The Biggert-Waters Act
The change is a result of the Biggert-Waters Flood Insurance Reform Act of 2012, which was signed last year to extend the NFIP for five years. The act requires changes to all major components of the program, including flood insurance, flood hazard mapping, grants and the management of floodplains. The changes are an attempt to raise NFIP premiums to more accurately reflect the “true cost” of flood insurance.
The impact on flood maps and real estate owners
The largest impact of the act will be the new flood maps and re-rating of current policies, which may cause substantial increases in premiums for both commercial and residential assets. Approximately 20 percent of NFIP policyholders pay subsidized rates and will be affected immediately, regardless of changes in the flood mapping.
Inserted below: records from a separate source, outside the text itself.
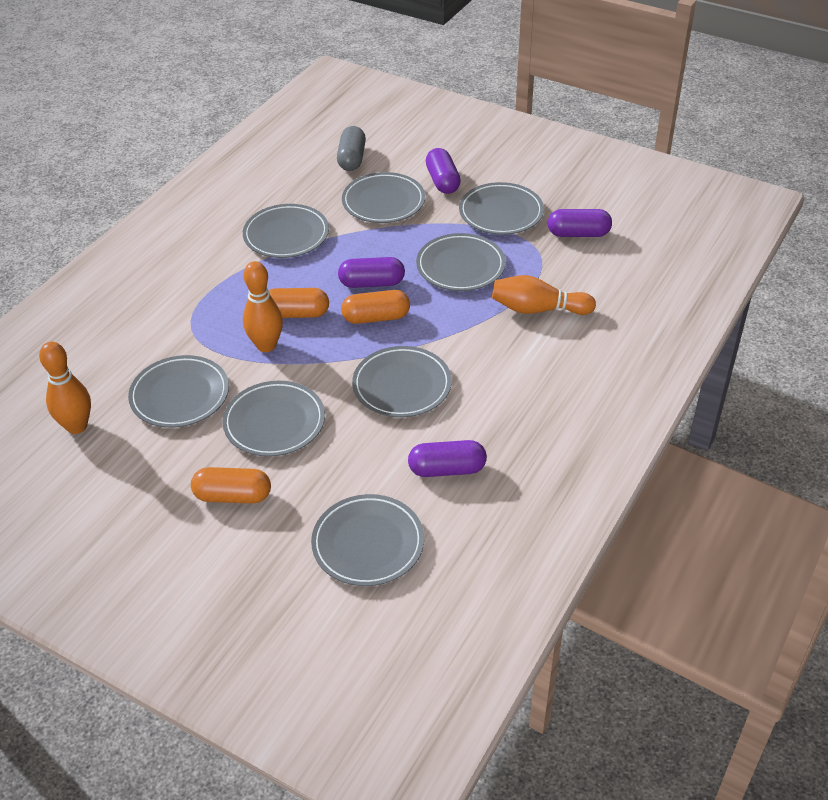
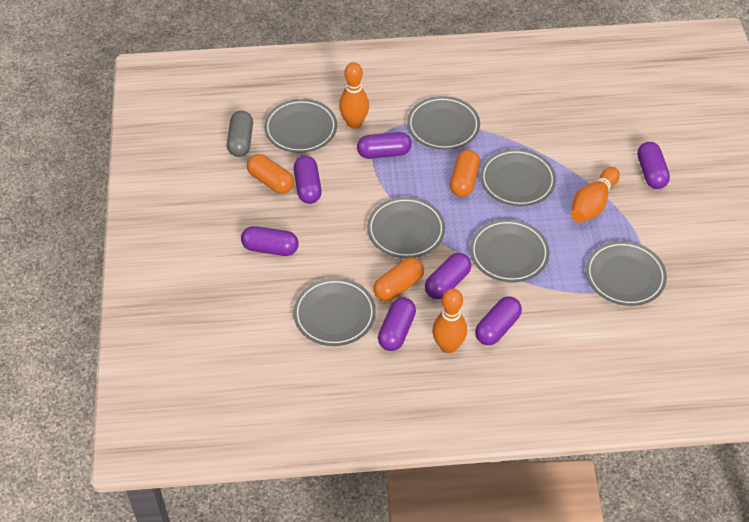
grey plate: [128,355,229,428] [222,381,325,457] [243,204,329,258] [311,494,424,586] [342,172,425,223] [352,346,452,418] [416,233,506,291] [459,182,544,235] = 8 -> [264,99,337,153] [293,278,376,346] [367,197,445,258] [407,96,480,150] [470,219,550,282] [480,149,556,207] [586,241,667,306] = 7
purple capsule: [338,257,405,288] [408,440,487,477] [426,148,461,194] [548,209,612,237] = 4 -> [241,226,299,256] [294,156,322,204] [357,132,411,159] [378,297,416,351] [425,253,471,299] [475,296,522,345] [637,142,670,189] = 7

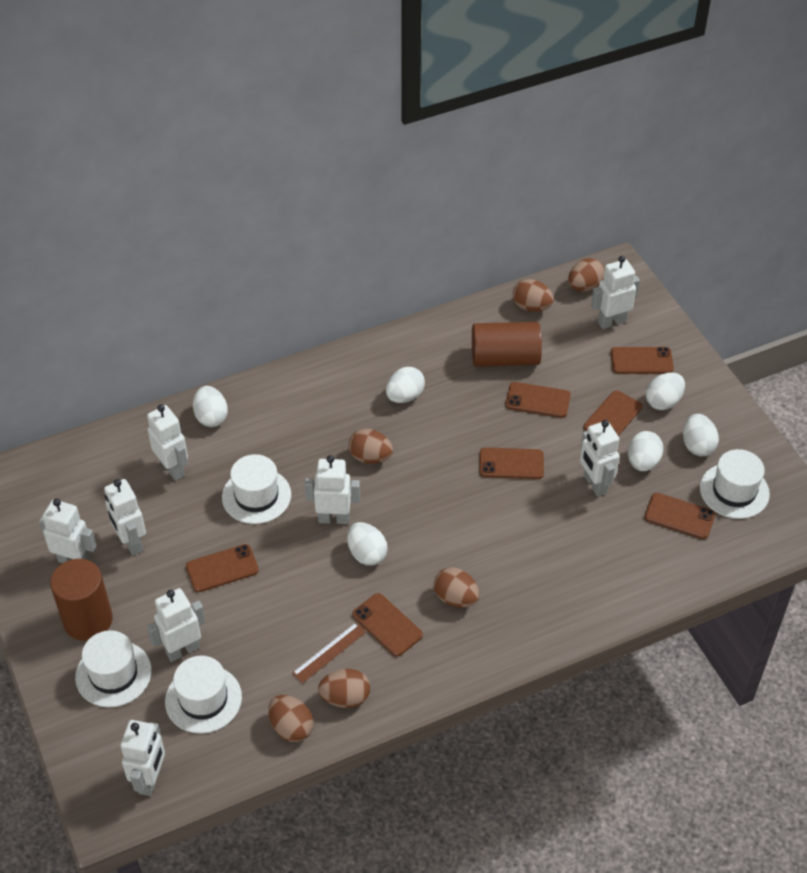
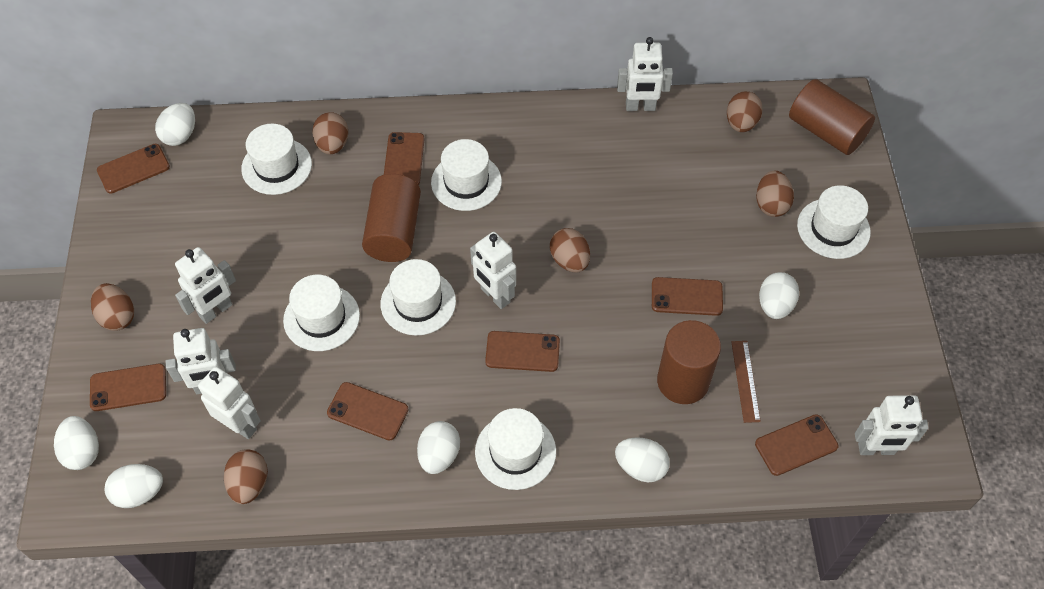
brown cylinder: [50,559,113,641] [472,322,542,367] = 2 -> [362,174,421,262] [657,320,721,404] [789,79,875,155] = 3
white hat: [75,630,152,707] [165,656,242,734] [222,454,291,524] [700,449,770,519] = 4 -> [241,124,312,195] [283,275,360,351] [380,259,456,336] [431,139,502,211] [475,408,556,490] [797,185,871,259] = 6
white robot: [39,499,97,563] [104,479,146,555] [120,720,165,796] [147,405,188,481] [147,588,206,662] [305,455,360,524] [580,420,620,496] [591,256,640,329] = 8 -> [166,328,236,394] [175,247,236,324] [198,367,261,439] [470,232,516,309] [617,37,673,111] [855,395,929,455] = 6

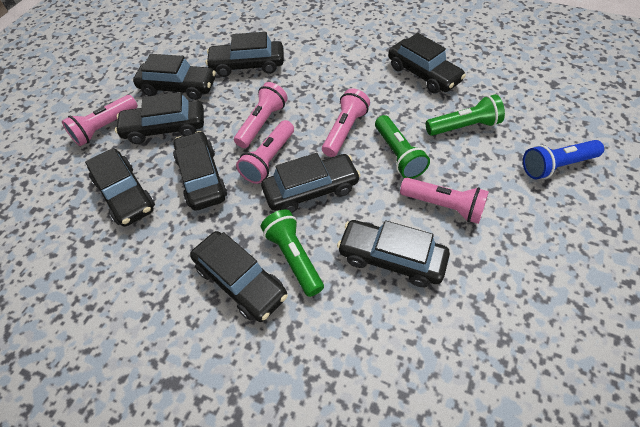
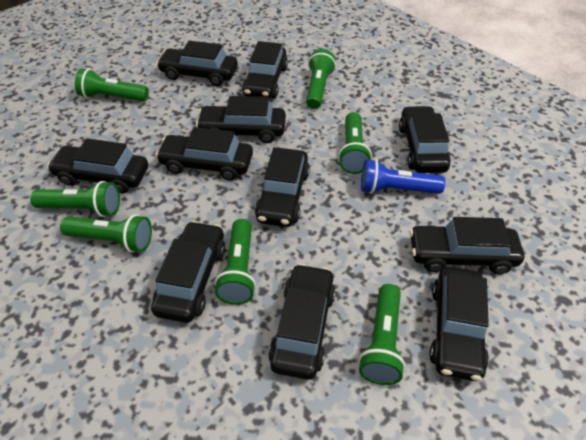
black car: [85,148,155,227] [115,92,204,144] [133,54,216,100] [173,131,227,211] [190,231,288,322] [206,32,284,77] [261,153,361,213] [337,220,450,287] [388,33,466,94] = 9 -> [47,138,148,194] [151,221,225,323] [156,41,238,86] [156,127,253,181] [196,96,286,143] [242,41,288,99] [255,147,310,227] [268,264,336,380] [399,106,451,173] [409,217,524,274] [429,266,489,381] = 11
green flashlight: [261,210,324,297] [375,115,430,179] [426,94,505,136] = 3 -> [30,181,120,217] [60,214,152,252] [75,68,149,101] [214,219,256,305] [306,49,336,109] [338,112,372,174] [359,284,405,385] = 7
pink flashlight: [62,95,138,146] [234,82,288,148] [236,120,294,184] [322,88,370,157] [400,177,489,224] = 5 -> none = 0

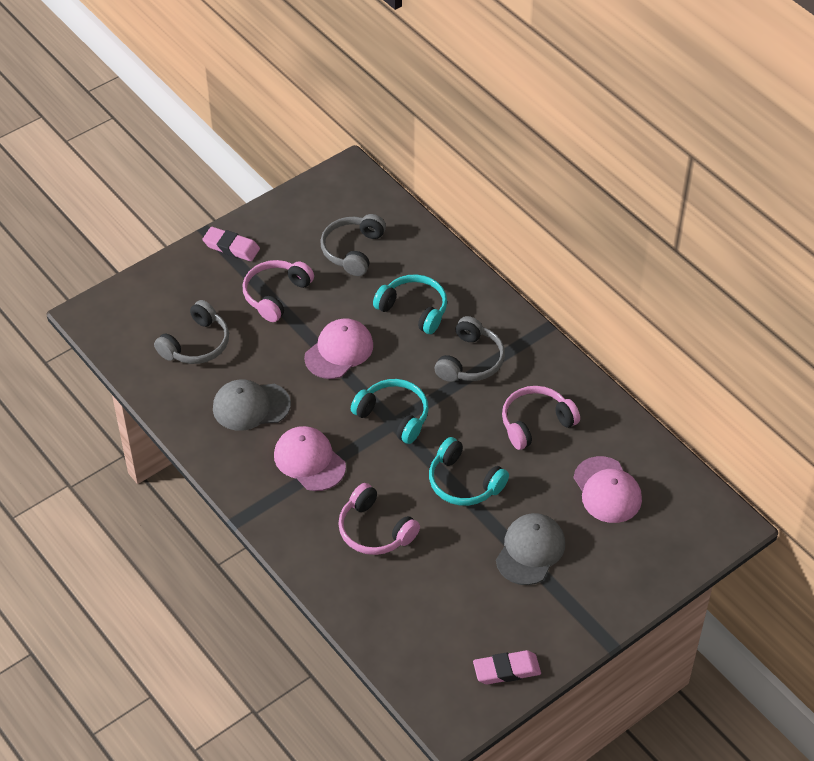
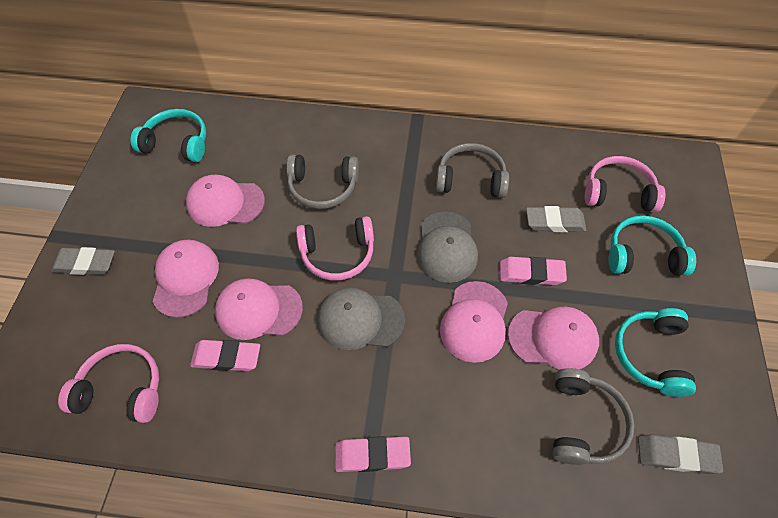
grey eraser: none = 0 -> [51,247,115,275] [526,206,586,232] [638,434,724,474] = 3
pink cap: [274,426,346,491] [304,318,373,379] [574,456,642,523] = 3 -> [153,240,219,318] [186,175,265,227] [215,278,303,340] [440,281,508,363] [508,306,599,369] = 5
pink eraser: [202,227,260,261] [473,650,541,684] = 2 -> [190,340,260,371] [335,436,411,472] [500,257,567,285] = 3

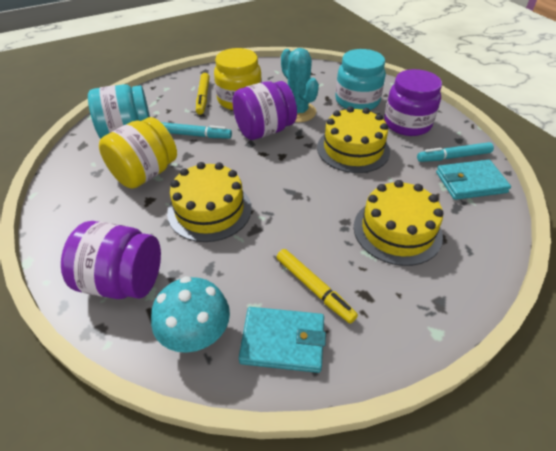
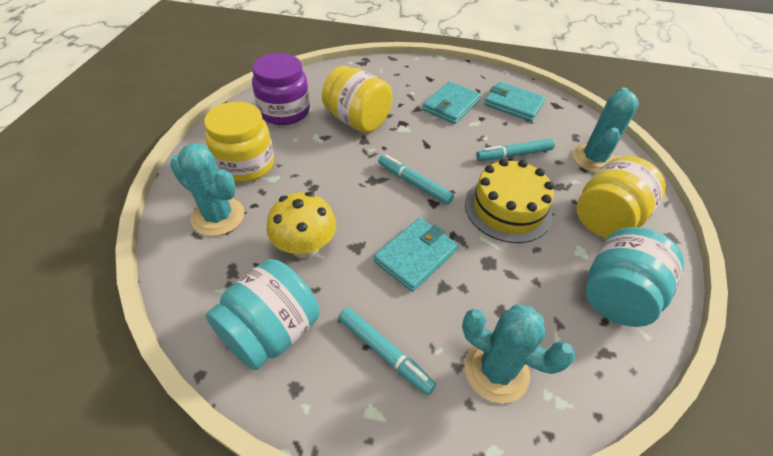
purple jar: [61,221,161,299] [232,81,297,140] [384,69,442,136] = 3 -> [252,53,310,125] = 1
turquoise cactus: [281,48,319,122] = 1 -> [170,143,245,236] [462,304,576,403] [572,87,639,173] = 3
turquoise marker: [161,122,232,139] [417,142,494,162] = 2 -> [338,307,436,395] [378,155,454,205] [476,139,555,161] = 3
turquoise mushroom: [151,276,230,353] = 1 -> none = 0
turquoise wallet: [239,307,326,373] [436,160,511,200] = 2 -> [374,218,458,292] [423,81,481,124] [484,82,546,122] = 3
yellow cake: [167,162,252,242] [317,106,390,173] [354,180,443,266] = 3 -> [465,159,554,243] = 1
yellow jar: [99,117,177,189] [214,48,262,110] = 2 -> [204,102,274,182] [322,66,393,133] [577,156,666,238] = 3
yellow marker: [196,73,210,115] [277,249,358,324] = 2 -> none = 0
yellow mushroom: none = 0 -> [267,192,336,259] = 1

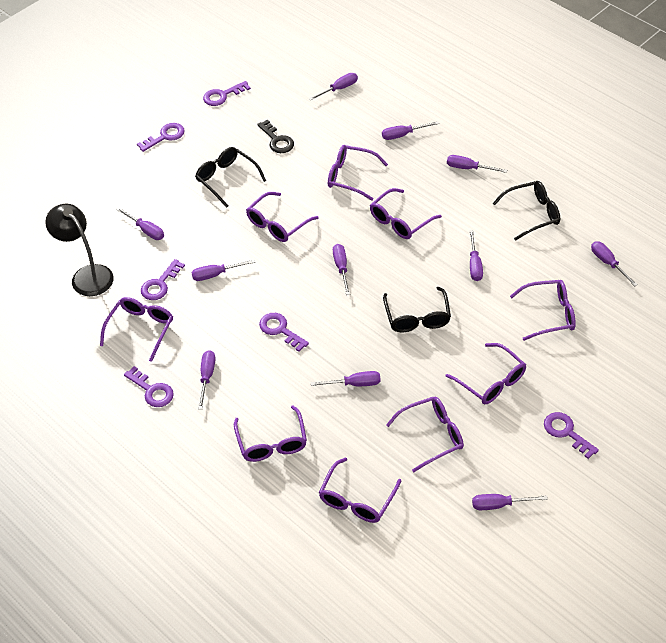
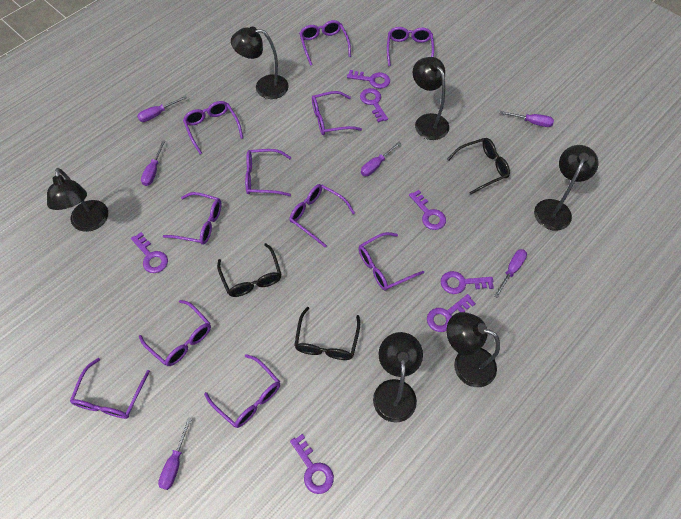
black key: [257,119,294,153] = 1 -> none = 0
black lamp: [45,204,114,296] = 1 -> [47,168,108,232] [231,27,289,99] [373,332,423,423] [413,57,449,140] [447,312,500,387] [534,145,599,231] = 6
purple glasses: [100,297,173,362] [234,406,307,462] [246,192,319,242] [319,458,401,523] [328,145,388,201] [370,188,442,239] [386,397,464,472] [446,343,526,404] [510,280,576,341] = 9 -> [70,358,150,419] [139,300,211,366] [163,192,222,245] [183,101,243,154] [204,354,280,428] [245,149,291,196] [289,184,355,247] [299,20,351,66] [312,91,362,135] [358,232,424,291] [387,27,434,66] = 11
purple key: [124,366,174,407] [137,123,185,152] [141,259,185,300] [203,81,251,106] [259,313,309,352] [544,412,599,459] = 6 -> [131,232,168,273] [290,434,334,494] [347,70,390,89] [360,88,388,123] [409,190,446,230] [427,294,476,332] [441,271,494,294] = 7
purple screwdriver: [116,207,164,240] [191,259,255,281] [198,350,216,409] [308,73,358,101] [311,371,380,386] [333,244,350,295] [382,121,439,140] [447,155,507,173] [469,230,483,281] [472,494,548,510] [591,241,638,286] = 11 -> [137,96,187,122] [141,140,165,186] [158,417,192,490] [361,142,401,176] [494,249,527,298] [500,111,554,127] = 6

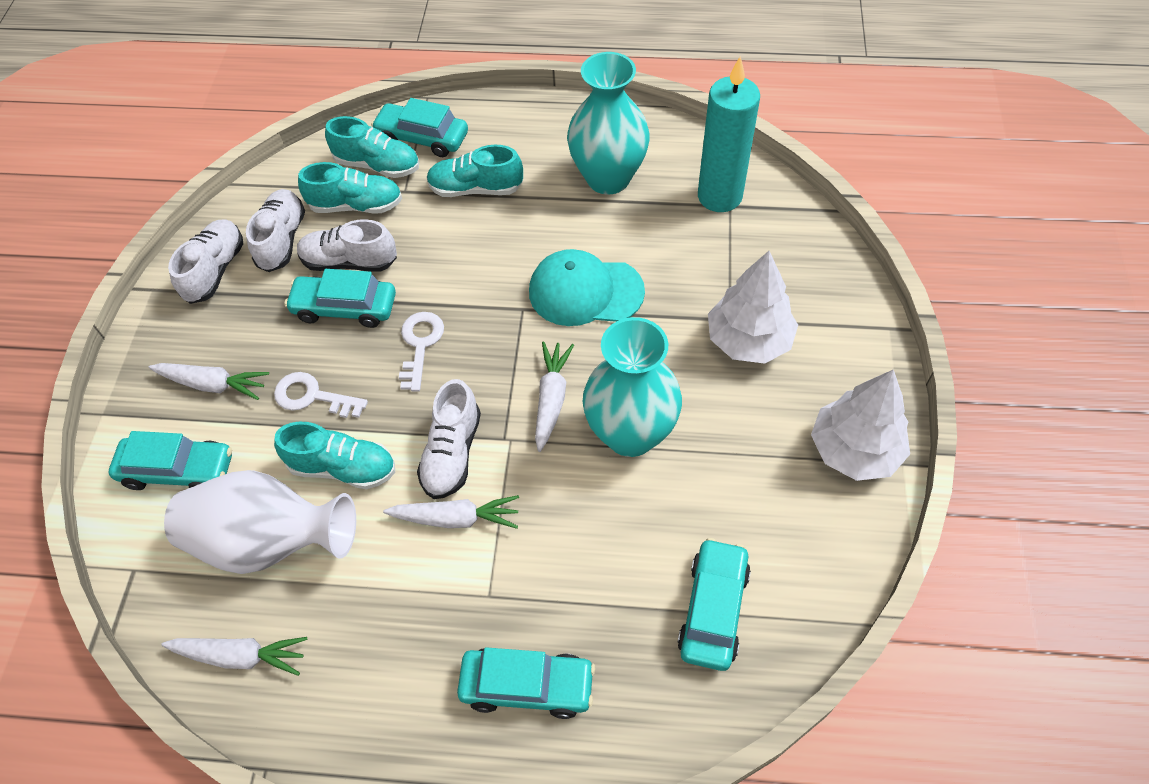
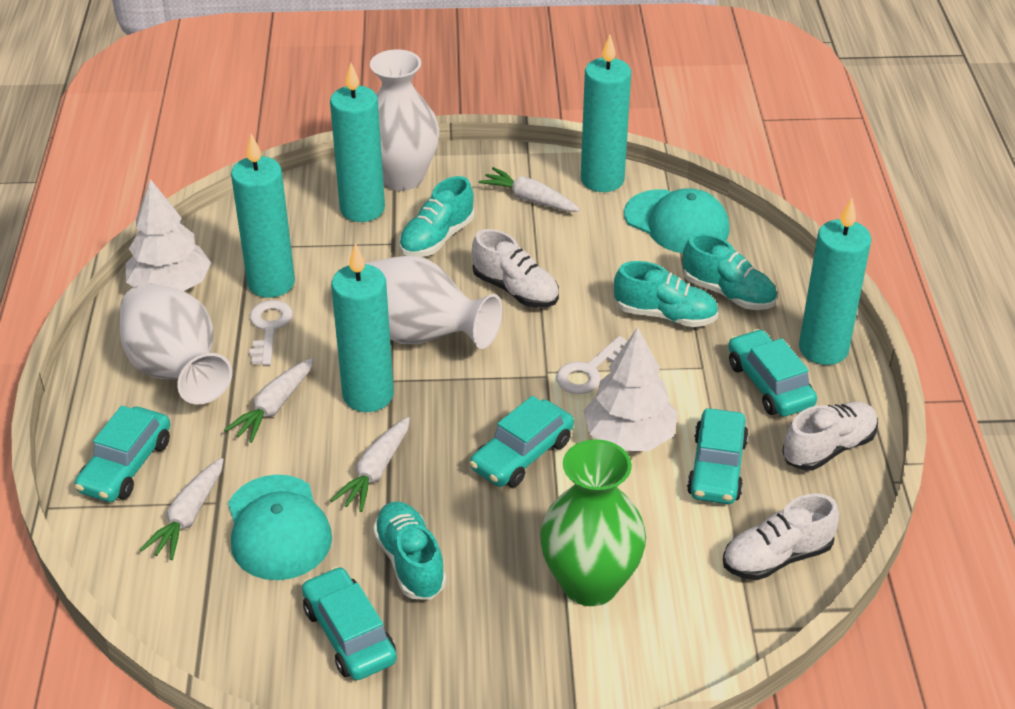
green vase: none = 0 -> [540,439,646,606] = 1
turquoise candle: [698,56,760,212] = 1 -> [231,134,295,298] [330,63,385,222] [331,243,394,412] [581,35,631,192] [799,198,871,365] = 5
turquoise cap: [529,249,645,326] = 1 -> [228,475,332,580] [624,188,730,253] = 2
turquoise vase: [567,52,650,194] [583,317,682,457] = 2 -> none = 0
white shoe: [168,220,243,304] [246,189,305,272] [297,219,397,272] [417,379,481,499] = 4 -> [472,229,559,308] [723,494,839,580] [782,402,878,471] = 3
white vase: [164,470,356,574] = 1 -> [120,283,232,404] [365,256,502,349] [370,49,439,191] = 3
The most severe flood zones will have subsidies removed first and will see the most severe increases. Coastal areas in Mississippi, Louisiana and Florida will be devastated by the increases. In fact, Mississippi’s legislature has called these rate changes “crippling” and filed an injunction against FEMA at the end of last week.
Coastal homeowners and commercial owners will be hit hard, with many owners in jeopardy of losing their homes or properties due to an inability to pay the increased flood premiums and their mortgages.
Pre-FIRM Buildings
The most impactful increases will be for assets built before 1975, the year the Flood Insurance Rate Map (FIRM) was created. All subsidies will be removed from NFIP pricing, resulting in increases as high as 3,000 percent on some premiums.
Newly purchased or refinanced pre-FIRM buildings will immediately be placed in the new pricing with no subsidies, while older policies will see a 25 percent per year increase until they reach the full premium amount.
Elevation Certificates
All buildings will now be required to have elevation certificates to purchase any form of flood coverage. An elevation certificate is given to every building built post-FIRM and proves to the lender that the building was built at, or above, the current flood insurance height requirements. Underwriters review elevation certificates to assess pricing. As of now, some carriers will issue policies without elevation certificates, but it’s inconsistent.
Once all of these changes hit, lenders will review assets to determine if they are in a newly created flood zone and require flood insurance. This will severely affect the NOI of commercial assets. Commercial owners will be required to increase rents immediately in order to maintain NOI values or risk losing value on their asset.
Advice
Owners looking to sell their properties should hold on to their assets and implement rent increases and operating expense reductions to prove their properties are able to maintain their values even with significant insurance premiums.
To battle these increases, you can consult a flood elevation expert and a local engineer. Also, have your insurance broker negotiate with your lender to try and lower loan requirements on your behalf and have them look for other ways to lessen the premium increase.
— Michael Shadeed is a director of Franklin Street Insurance Services. Shadeed specializes in all product types within the real estate industry, including apartments, office, industrial, retail and hotels. He currently sits on the Young Agent’s Committee board for the Independent Insurance Agents of Georgia and is co-chair of its political fundraising committee.